### Activity
Copy out each line of the data below in which the string "为原始效果" appears.

### Records for the task
━━━━

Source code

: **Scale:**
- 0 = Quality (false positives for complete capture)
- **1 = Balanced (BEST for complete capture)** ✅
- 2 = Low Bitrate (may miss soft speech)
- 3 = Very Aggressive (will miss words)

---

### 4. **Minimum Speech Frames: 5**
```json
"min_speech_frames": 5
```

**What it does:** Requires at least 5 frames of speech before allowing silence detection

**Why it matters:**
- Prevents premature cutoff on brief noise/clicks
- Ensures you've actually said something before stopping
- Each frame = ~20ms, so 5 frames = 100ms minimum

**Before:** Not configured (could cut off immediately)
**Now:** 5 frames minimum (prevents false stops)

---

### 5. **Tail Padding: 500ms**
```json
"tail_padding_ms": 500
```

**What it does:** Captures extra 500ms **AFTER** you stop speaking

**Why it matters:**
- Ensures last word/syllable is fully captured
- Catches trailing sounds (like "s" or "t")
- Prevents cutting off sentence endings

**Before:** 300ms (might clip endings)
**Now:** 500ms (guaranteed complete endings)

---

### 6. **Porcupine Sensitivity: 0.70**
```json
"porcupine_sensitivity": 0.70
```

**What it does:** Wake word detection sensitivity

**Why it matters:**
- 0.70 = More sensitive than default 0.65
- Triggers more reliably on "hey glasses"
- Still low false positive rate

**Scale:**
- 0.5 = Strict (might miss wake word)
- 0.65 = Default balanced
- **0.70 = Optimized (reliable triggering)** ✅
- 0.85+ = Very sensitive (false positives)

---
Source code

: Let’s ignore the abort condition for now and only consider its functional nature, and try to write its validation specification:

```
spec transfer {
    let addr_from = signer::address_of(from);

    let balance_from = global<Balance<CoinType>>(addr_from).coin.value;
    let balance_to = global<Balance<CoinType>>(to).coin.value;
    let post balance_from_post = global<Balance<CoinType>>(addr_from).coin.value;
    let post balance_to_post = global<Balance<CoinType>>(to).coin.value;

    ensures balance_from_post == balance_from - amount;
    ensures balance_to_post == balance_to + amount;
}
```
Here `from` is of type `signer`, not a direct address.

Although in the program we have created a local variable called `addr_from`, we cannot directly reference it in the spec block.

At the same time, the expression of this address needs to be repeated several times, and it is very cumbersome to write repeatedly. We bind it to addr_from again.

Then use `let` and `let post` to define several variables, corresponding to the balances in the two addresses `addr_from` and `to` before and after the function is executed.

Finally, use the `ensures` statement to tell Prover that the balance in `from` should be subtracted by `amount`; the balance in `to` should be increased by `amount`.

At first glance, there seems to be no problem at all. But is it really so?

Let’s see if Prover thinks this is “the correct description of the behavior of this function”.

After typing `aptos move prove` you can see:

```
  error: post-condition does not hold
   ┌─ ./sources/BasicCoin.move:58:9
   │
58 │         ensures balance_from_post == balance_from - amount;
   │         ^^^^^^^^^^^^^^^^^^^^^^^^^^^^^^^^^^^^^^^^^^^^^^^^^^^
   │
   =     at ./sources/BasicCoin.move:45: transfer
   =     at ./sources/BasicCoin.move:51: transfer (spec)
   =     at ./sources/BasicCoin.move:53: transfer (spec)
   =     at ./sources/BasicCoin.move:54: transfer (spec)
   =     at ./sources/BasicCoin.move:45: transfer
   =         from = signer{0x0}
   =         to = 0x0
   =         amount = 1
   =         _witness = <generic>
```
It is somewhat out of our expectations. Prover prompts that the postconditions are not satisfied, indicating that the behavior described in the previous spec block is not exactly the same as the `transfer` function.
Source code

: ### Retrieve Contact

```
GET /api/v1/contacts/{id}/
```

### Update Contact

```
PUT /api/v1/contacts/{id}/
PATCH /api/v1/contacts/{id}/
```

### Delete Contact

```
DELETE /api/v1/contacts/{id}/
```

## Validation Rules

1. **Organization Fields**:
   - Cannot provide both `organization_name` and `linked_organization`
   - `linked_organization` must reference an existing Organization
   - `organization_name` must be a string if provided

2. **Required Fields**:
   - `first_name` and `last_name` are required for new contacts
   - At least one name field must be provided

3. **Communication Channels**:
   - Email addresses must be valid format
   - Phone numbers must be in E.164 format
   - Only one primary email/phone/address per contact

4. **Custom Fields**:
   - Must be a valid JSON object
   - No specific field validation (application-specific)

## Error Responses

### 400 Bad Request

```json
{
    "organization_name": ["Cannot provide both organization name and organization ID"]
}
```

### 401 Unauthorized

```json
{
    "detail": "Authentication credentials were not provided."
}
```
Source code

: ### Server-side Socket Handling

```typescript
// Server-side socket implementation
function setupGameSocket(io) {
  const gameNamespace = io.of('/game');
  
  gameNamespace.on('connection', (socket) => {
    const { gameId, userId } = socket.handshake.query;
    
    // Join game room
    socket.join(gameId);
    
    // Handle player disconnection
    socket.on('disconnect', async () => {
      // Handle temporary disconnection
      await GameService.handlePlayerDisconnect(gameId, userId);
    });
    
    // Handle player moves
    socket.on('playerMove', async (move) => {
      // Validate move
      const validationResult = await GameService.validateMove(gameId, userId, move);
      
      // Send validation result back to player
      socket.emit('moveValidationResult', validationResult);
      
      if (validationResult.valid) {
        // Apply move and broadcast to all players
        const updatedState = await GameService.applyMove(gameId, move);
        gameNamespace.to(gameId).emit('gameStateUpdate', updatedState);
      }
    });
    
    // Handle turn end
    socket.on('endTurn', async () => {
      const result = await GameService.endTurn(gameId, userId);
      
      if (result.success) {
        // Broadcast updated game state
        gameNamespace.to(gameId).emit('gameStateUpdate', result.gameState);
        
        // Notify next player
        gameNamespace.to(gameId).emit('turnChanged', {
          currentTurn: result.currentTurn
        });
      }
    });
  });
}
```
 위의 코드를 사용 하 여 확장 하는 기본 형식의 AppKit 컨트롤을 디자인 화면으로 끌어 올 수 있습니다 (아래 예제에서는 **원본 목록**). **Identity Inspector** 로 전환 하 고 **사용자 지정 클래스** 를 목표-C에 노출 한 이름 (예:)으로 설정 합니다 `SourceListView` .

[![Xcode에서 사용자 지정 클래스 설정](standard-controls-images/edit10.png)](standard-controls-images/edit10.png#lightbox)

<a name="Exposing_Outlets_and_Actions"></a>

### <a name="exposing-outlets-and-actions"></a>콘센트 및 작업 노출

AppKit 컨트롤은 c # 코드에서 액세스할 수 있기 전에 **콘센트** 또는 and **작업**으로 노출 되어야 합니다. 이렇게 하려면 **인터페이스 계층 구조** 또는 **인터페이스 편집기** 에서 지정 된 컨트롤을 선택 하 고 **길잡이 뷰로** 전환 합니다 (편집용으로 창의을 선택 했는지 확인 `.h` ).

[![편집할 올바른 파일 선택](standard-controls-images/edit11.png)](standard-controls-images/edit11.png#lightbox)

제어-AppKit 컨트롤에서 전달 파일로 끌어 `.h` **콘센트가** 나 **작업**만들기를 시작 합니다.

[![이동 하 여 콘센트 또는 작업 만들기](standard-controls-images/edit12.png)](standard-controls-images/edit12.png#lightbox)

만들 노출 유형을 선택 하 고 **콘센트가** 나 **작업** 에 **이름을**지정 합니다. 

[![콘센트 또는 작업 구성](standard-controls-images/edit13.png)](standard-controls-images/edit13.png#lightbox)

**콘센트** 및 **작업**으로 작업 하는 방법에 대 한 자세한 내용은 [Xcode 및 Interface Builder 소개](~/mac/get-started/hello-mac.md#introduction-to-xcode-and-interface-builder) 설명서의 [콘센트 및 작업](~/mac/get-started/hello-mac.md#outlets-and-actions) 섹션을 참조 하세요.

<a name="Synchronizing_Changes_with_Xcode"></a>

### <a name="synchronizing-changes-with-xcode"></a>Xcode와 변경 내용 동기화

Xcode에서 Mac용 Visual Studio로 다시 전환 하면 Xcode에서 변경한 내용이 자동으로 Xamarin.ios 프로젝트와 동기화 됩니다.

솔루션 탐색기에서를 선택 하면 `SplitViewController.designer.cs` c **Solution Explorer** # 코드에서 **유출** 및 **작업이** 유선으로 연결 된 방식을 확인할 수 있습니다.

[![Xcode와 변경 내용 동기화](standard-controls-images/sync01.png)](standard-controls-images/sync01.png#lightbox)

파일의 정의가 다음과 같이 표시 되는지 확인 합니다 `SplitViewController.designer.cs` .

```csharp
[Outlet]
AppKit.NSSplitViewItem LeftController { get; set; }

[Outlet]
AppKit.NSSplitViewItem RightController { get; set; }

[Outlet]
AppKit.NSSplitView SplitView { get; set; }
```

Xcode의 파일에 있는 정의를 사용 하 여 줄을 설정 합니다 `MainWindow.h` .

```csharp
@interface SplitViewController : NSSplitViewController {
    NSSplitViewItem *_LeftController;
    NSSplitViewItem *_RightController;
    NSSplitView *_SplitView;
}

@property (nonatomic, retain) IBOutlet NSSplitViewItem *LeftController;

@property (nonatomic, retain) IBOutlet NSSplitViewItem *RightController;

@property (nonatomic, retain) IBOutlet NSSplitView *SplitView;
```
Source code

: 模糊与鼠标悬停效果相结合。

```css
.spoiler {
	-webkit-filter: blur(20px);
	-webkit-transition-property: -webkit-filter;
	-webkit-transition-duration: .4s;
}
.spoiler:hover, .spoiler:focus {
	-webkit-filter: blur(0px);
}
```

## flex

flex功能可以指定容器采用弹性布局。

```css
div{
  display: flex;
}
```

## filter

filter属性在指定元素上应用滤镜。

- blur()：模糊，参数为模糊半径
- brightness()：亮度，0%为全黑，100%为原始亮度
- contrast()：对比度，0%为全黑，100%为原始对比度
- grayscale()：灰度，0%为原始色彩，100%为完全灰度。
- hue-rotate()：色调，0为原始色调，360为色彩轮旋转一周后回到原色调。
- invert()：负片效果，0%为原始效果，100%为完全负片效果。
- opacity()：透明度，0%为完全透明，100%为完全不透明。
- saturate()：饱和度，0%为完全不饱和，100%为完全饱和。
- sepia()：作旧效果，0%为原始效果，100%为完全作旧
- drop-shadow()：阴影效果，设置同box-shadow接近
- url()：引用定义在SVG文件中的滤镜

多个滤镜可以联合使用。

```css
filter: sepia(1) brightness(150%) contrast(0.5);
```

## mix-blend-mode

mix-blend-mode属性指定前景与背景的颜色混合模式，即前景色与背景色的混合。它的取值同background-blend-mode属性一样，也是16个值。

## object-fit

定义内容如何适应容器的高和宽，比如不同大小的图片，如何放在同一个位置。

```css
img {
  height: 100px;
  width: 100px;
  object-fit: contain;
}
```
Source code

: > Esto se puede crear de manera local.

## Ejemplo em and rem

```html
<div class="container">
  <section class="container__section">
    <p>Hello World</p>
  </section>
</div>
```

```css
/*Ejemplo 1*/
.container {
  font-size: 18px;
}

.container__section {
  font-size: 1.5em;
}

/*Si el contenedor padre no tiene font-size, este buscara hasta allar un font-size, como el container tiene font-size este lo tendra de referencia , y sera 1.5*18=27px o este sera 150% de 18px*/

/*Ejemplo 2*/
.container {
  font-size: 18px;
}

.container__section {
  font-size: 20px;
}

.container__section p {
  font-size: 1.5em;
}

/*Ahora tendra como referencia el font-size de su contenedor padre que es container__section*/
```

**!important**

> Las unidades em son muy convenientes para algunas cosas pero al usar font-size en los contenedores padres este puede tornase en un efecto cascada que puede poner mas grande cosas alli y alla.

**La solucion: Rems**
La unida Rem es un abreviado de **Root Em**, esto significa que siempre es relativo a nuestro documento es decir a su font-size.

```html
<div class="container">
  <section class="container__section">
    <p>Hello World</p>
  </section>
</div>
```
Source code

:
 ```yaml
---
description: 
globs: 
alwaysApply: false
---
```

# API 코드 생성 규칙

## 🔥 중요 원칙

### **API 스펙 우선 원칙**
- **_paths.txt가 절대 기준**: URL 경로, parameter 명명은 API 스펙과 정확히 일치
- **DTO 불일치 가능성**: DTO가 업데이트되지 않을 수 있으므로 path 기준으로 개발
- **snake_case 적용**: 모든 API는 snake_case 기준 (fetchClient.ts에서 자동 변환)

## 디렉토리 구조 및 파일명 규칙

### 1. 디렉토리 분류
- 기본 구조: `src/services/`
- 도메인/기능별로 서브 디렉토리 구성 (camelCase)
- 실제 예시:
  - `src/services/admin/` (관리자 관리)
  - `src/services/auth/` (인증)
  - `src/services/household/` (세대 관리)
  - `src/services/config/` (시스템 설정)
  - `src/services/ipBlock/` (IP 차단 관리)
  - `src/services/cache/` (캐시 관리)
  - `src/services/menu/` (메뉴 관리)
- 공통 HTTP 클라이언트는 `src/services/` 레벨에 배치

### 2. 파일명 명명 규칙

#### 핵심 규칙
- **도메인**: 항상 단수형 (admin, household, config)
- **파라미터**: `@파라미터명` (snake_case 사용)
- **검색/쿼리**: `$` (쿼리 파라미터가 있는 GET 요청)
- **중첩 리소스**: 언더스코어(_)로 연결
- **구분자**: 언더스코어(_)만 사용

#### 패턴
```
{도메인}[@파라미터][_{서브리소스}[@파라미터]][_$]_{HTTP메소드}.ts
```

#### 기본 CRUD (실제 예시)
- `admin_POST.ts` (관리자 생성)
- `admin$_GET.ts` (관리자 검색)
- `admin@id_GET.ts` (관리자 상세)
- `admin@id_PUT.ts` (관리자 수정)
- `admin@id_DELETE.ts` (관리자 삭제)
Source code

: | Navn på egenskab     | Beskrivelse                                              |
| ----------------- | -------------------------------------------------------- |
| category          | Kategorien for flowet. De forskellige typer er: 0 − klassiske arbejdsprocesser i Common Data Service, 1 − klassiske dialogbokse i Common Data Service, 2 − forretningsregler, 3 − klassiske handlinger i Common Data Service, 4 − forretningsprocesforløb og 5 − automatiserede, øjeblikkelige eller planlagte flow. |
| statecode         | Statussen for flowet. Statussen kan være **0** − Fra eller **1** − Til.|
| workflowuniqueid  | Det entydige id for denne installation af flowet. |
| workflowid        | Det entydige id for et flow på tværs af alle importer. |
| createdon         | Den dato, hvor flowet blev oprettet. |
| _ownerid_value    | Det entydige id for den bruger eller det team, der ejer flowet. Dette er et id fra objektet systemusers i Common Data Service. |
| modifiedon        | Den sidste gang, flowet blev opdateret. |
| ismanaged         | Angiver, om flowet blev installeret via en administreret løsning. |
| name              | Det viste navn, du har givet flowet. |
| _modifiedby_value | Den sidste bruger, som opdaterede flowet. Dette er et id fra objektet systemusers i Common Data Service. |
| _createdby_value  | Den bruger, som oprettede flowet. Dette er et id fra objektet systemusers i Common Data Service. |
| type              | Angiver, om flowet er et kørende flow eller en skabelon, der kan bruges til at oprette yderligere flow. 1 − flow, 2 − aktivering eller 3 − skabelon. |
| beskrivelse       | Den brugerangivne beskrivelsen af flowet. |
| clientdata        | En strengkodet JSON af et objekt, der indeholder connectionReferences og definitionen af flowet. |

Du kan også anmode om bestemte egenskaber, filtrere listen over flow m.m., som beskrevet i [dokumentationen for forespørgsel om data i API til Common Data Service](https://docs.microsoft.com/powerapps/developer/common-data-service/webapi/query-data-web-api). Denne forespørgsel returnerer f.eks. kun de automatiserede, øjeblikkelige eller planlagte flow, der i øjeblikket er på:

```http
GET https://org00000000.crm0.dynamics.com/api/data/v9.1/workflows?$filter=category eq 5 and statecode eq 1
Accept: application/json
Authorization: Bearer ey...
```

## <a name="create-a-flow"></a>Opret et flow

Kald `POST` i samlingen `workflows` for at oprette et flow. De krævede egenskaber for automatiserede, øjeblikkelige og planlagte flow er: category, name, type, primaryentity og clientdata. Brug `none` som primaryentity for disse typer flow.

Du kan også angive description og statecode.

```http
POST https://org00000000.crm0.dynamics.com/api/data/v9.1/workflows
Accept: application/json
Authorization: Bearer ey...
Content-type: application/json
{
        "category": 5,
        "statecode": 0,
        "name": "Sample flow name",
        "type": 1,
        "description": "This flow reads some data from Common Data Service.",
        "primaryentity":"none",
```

━━━━

### Task result
- invert()：负片效果，0%为原始效果，100%为完全负片效果。
- sepia()：作旧效果，0%为原始效果，100%为完全作旧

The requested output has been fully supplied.